Prof Scott DeLancey refutes 'fake documentation' charge
Source: Hueiyen News Service
Imphal, October 18 2014 :
Reacting to news reports claiming siphoning off around Rupees 2 cr.
under fake documentation regarding a linguistics project on Monsang language Manipur, Prof.Scott DeLancey, Head of Department of Linguistics, University of Oregon, USA has categorically clarified that the allegation made against him was incorrect as the said project on writing a grammar of Monsang language in Chandel district has just started and the documentation is yet to be completed.
There is no question of fake documentation as claimed, the professor said.
Prof.Scott DeLancey said he and his research associate Dr.Linda Konnerth received an institutional research grant administered by the University of Oregon to write a grammar of the Monsang language in Chandel District.
"We are just beginning this work, with the assistance of the Monsang Art and Culture Association", he asserted, while saying that the documentation has not been completed as claimed in the news report.

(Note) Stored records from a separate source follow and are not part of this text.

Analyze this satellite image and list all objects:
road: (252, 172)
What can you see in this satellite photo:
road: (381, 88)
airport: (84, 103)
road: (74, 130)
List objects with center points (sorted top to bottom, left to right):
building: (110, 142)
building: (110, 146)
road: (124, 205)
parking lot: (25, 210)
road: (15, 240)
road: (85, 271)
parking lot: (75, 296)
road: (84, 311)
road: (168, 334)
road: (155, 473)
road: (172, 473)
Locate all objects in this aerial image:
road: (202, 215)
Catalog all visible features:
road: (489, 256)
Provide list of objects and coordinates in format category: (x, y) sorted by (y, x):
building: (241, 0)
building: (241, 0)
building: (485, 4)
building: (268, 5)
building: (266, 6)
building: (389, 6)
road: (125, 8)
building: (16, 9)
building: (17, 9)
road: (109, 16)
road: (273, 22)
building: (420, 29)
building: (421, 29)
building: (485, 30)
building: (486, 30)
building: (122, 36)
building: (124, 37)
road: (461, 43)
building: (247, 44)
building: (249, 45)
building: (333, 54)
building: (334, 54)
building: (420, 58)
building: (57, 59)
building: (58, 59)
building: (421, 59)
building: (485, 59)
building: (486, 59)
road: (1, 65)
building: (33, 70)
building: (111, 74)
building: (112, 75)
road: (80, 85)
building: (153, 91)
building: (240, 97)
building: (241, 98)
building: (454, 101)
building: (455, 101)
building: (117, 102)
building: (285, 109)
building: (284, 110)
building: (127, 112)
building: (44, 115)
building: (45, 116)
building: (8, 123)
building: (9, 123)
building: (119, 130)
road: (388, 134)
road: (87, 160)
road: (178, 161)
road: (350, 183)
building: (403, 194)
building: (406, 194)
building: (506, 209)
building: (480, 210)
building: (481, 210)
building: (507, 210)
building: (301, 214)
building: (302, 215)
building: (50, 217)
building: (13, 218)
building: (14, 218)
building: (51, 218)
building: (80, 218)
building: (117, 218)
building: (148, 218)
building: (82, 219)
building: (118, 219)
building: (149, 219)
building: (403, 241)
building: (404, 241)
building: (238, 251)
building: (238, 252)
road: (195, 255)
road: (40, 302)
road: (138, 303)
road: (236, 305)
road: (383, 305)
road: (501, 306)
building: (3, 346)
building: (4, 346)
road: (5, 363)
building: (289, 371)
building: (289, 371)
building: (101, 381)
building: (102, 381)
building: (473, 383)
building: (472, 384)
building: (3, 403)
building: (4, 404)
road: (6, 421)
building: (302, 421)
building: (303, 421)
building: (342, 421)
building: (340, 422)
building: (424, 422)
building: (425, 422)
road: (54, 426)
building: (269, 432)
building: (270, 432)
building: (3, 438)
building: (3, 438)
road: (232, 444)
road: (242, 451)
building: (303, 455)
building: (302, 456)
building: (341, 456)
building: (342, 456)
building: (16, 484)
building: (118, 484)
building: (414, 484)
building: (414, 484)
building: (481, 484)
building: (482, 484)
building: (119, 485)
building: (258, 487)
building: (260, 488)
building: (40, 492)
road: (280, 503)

"During my visits, I met with representatives from several communities of Chandel District who are interested in language development and linguistic research, and discussed plans to form the Chandel Endangered Languages Committee (CELC)", stated the professor who made it straight that CELC remained an informal and non-official forum for language development and research and is not the recipient of any funds from the research grant.
"What we hope to do is to collect and transcribe a large body of oral texts in Monsang, and then write a complete reference grammar of the language, Prof.Scott continued and claimed that the writing of a grammar of an unwritten language is a very large task.
He said that within Manipur, only Meiteiron has been fully documented, although scholars at Manipur University and in the Centre have provided preliminary documentation of several other languages of the state.
"Why would I want to learn about Monsang, and why would a U.S.research agency want to support this work ?", questioned the professor who pointed out that every language is of interest to the field of linguistics.
The languages of the Northeast have many unusual or unique features which are of great interest to linguists, he disclosed.
But a certain set of languages from Chandel District – Aimol, Anal, Monsang, Moyon, Tarao, and some others – are especially interesting to him, he elaborated.
"These languages, like almost all the languages of Manipur, belong to the Sino-Tibetan family which means that they are distantly related to Tibetan, Burmese, many languages of the Himalayas and NE India, and to Chinese", the professor explained.
These languages descend from a common ancestor which was spoken at least 5/6 thousand years ago, probably somewhere in southwest China, he informed.
In the meantime, the descendants of this original language have spread until the family stretches from Beijing in the east to Ladakh in the west, from Qinghai in the north to Mizoram and Chittagong in the south, he said.
Prof.Scott DeLancey on whom the allegation was made said that within the Sino-Tibetan family, some languages, including Tibetan, Burmese, and Meiteiron, have changed greatly over time, and lost much of the original grammar.
Chinese is the language which has changed the most.
Explaining the reasons for study of the Monsang language, he cited that a group of languages spoken in Chandel district, including Tarao, Aimol, Anal, Moyon and Monsang, are the languages particularly interesting from a historical linguistic point of view.